__QUOTED PASSAGE__
- Also known as: Long Lost Family Australia
- Genre: Documentary
- Presented by: Chrissie Swan Anh Do
- Starring: Julia Robson (Investigator)
- Country of origin: Australia
- Original language: English
- No. of series: 1
- No. of episodes: 8

Production
- Running time: 60 minutes (inc. adverts)
- Production company: WTFN

Original release
- Network: Network Ten
- Release: 11 August 2014 – 11 May 2016

= Long Lost Family (Australian TV series) =

Long Lost Family Australia is an Australian television series on Network Ten which premiered on 16 March 2016 and featured eight episodes.

It is based on Dutch format Spoorloos developed by broadcaster KRO, who sold it to the UK, where it was called Long Lost Family, a BAFTA award-winning British television series that has aired on ITV since 2011. Presented by Chrissie Swan and Anh Do and featuring private investigator Julia Robson, it aimed to reunite close relatives after years of separation. It was made by the production company WTFN.

In a February 2017 interview, Ten's Chief Content Officer Beverley McGarvey confirmed there were no plans to air further seasons of the program.

== Series Summary ==

| Series | Episodes |  | Originally released |  |
| First released | Last released |
| 1 | 8 |  | 11 August 2014 | 11 May 2016 |

===Season 1 (2016)===

| No. | Title | Original release date | Australian viewers |
| 1 | "Episode One" | 11 August 2014 | 564,000 |
In the series premiere, Anh and Chrissie tell the real and moving stories of people searching for lost family members.
| 2 | "Episode Two" | 23 March 2016 | 491,000 |
28-year-old Shane, who was adopted out at birth, yearns to find the birth mother he never knew. And Colin, 68, is on a quest to find his estranged son, who he hasn't seen for over four decades.
| 3 | "Episode Three" | 30 March 2016 | 502,000 |
Chrissie Swan & Anh Do will guide and support 42-year-old Terri King, a terminally-ill woman running out of time to find the mother who thought adoption was her daughter's only chance at a decent life
| 4 | "Episode Four" | 6 April 2016 | 453,000 |
Debbie is determined to find her father after learning that her mother is terminally ill. Plus, Trevor searches for his birth mother who gave him up for adoption when he was just a baby.

__SUPPLIED INFORMATION__
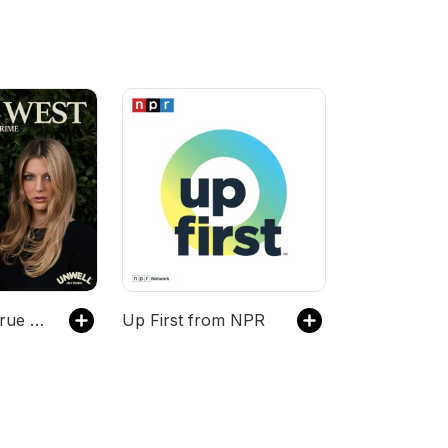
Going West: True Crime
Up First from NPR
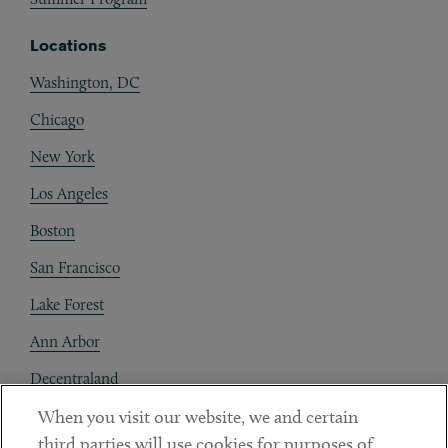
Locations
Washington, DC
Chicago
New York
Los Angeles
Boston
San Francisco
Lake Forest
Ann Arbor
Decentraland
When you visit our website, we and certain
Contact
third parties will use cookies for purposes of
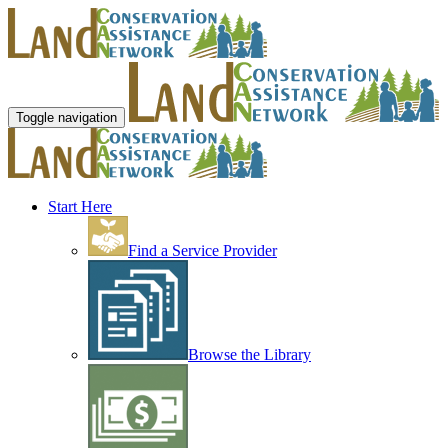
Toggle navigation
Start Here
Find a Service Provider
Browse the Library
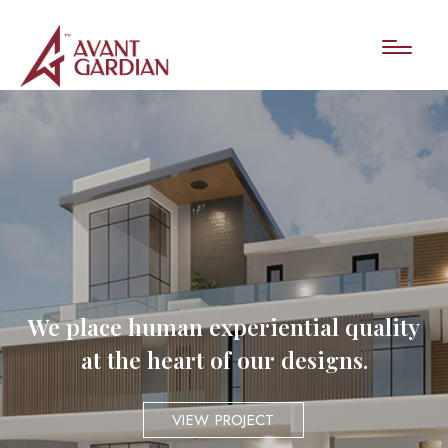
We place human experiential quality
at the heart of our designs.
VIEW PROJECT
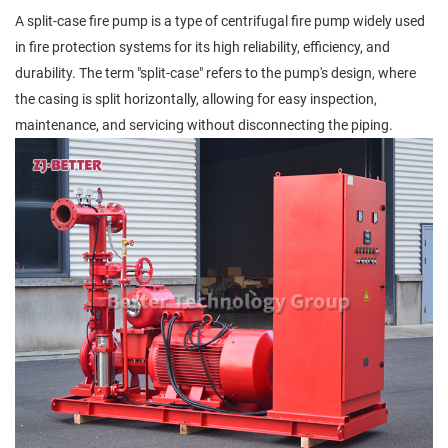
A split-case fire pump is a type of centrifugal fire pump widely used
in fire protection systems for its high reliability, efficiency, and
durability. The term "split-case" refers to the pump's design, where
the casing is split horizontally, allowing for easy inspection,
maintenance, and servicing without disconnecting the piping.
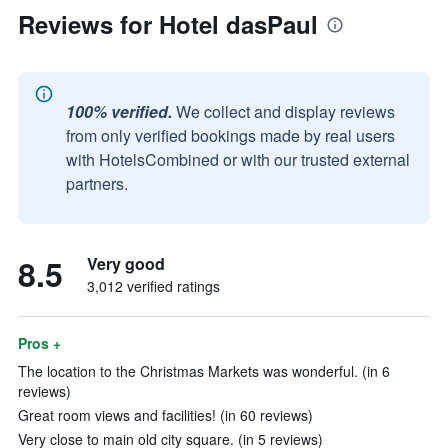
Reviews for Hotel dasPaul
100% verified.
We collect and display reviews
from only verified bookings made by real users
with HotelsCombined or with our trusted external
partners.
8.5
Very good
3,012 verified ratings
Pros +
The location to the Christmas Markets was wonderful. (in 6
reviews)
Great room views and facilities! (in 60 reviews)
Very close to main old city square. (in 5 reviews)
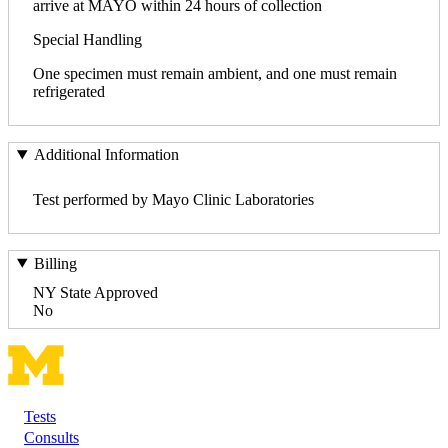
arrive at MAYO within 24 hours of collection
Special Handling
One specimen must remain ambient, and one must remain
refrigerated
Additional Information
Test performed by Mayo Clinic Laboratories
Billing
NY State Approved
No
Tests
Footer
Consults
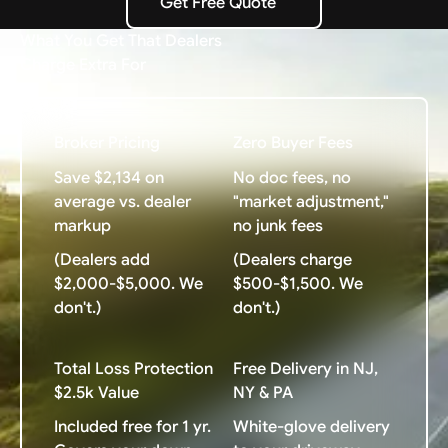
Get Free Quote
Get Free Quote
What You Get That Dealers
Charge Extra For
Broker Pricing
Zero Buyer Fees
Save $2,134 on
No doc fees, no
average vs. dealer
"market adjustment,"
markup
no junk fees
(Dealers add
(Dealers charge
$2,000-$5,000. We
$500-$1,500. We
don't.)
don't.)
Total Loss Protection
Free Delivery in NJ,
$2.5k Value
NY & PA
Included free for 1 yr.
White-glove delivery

__TASKS FOR THIS EXERCISE__
A. Write out the Long Lost Family Australia article from "- Production company: WTFN" up to and including "production company WTFN.".
B. Rewrite the paragraph of the Long Lost Family Australia article that begins "It is based on Dutch format" as a short list of its main facts.
The items were taken from a separate source and have no connection to the Long Lost Family Australia article.

__WRITTEN ANSWERS__
A.
- Production company: WTFN

Original release
- Network: Network Ten
- Release: 11 August 2014 – 11 May 2016

= Long Lost Family (Australian TV series) =

Long Lost Family Australia is an Australian television series on Network Ten which premiered on 16 March 2016 and featured eight episodes.

It is based on Dutch format Spoorloos developed by broadcaster KRO, who sold it to the UK, where it was called Long Lost Family, a BAFTA award-winning British television series that has aired on ITV since 2011. Presented by Chrissie Swan and Anh Do and featuring private investigator Julia Robson, it aimed to reunite close relatives after years of separation. It was made by the production company WTFN.

B.
- Based on the Dutch format Spoorloos, developed by the broadcaster KRO
- KRO sold the format to the UK, where it became Long Lost Family, a BAFTA award-winning series aired on ITV since 2011
- Presented by Chrissie Swan and Anh Do, featuring private investigator Julia Robson
- Aimed to reunite close relatives after years of separation
- Made by the production company WTFN